Aslında memleketin çok sayıda meselesi var iken, bazen olur olmadık şeyleri yazmak gerekiyor. Sanki bu ülkede hayat tozpembe bir görüntüde ki, sinemalarda ve tv dizilerinde ayağı yere basmayan uyduruk kaydırık senaryolar ekranlardan arz-ı edam ediyor. Bir akşam önce eve gelmiş ve koltukta gazeteleri mi okuyorum. Ağbimde tv dinliyor(gözü görmediği için dinliyor dedim) bende oynayan dizinin seslerini duyuyorum bu arada.
Kulak misafir oluyorum ister istemez konuşulanlara. Anam babam, “bu nasıl iştir yahu” diyorum içimden. Çok merak ediyorum bu dizinin senaryosunun nasıl yazmışlar. Neye göre bu diziyi çekmişler. İnanın salla gitsin, yerler mi denmiş, kimse bir şeyden anlamaz mı denmiş bilmiyorum!

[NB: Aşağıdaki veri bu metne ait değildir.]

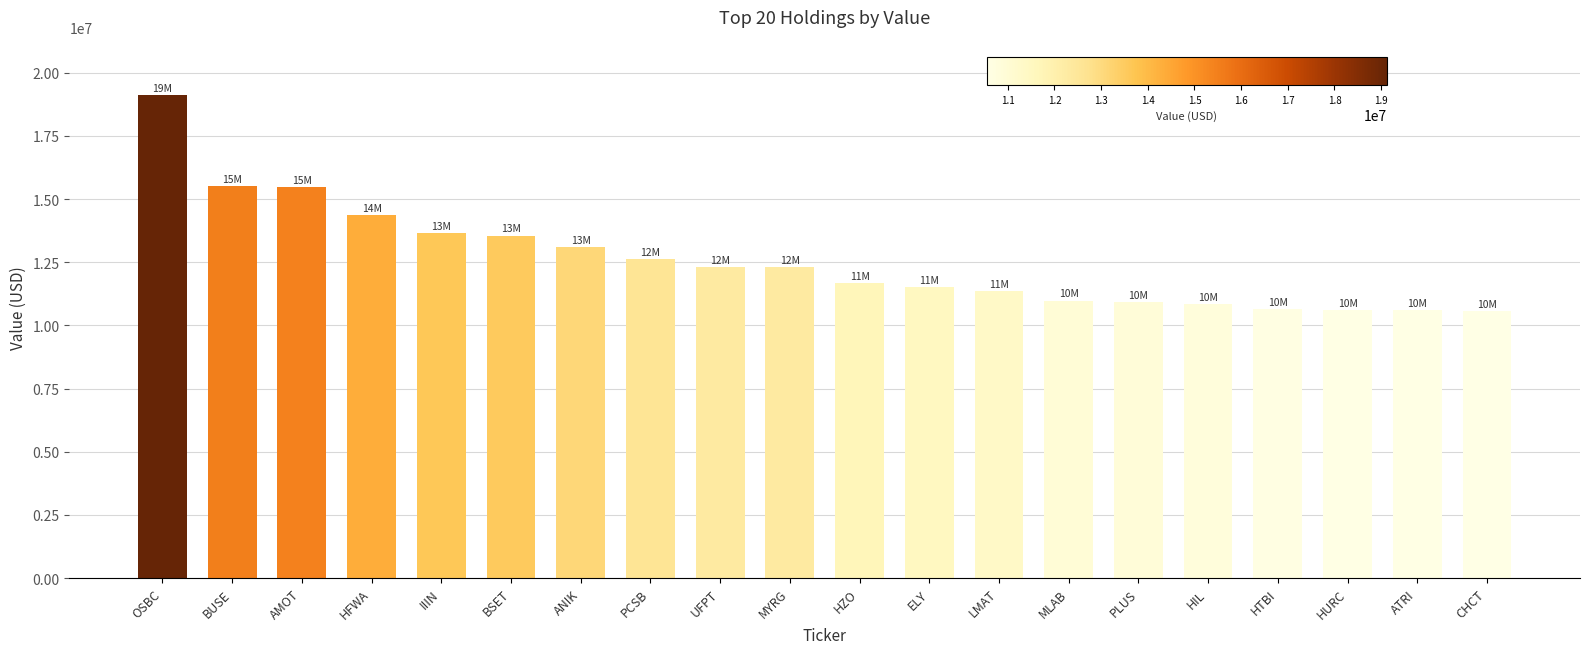

What is the greatest value displayed?

19125000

Hadi biz öyle ya da böyle gazete de haberdi, köşeydi diye kalem oynatırken kırk dereden su getiriyor ve öyle yazıyı kaleme alıyoruz. Kılı kırk yararak işimizi yapıyoruz, amma velakin, bu dizileri yazanların hiçbir şey umurlarında değil ki, “vur abalıya” misali ne konuşma konuşmaya benziyor, ne dizinin konusu bir halta benziyor, oyuncularının rolleri zoraki yapılmış gibi robotvari ve bu diziler oynadıkları akşamları reyting rekoru kırarmış.
Ya ben mi başka gezegenden geldim de buradaki işleri anlamıyorum, yoksa bu insanları mı, başka yerden geldiler de bir uyuşmazlık söz konusu oluyor bilemiyorum. Toplu iğne başı kadar önemli olmayan ne varsa, bizim dizilerde yer alıyor. Sonra gazete bitince, “bu diziyi sabır edip bir izleyeyim” dedim ve afakanlar basmasına rağmen sonuna kadar bekledim. Olay anladığım kadarıyla şu; adam özel bir ekipte görev yapmış ve bunun çocuğunu öldürmüşler ve bu intikam için 35kişiyi öbür dünyaya postalıyor ve inzivaya çekiliyor. Buradan devamla iş, aşka meşke gidiyor falan filan.
Cezaydı, haktı, hukuktu öyle şeyler yok, yani birkaç kişi öldürdüğünüzde inzivaya çekildiniz mi oldu bitti. Bunun adı senaryo, bunun adı dizi, bu ülke ile uzaktan yakından bir bağı yok. Sonra gelsin reytingler. Yer misiniz, yiyoruz her hal!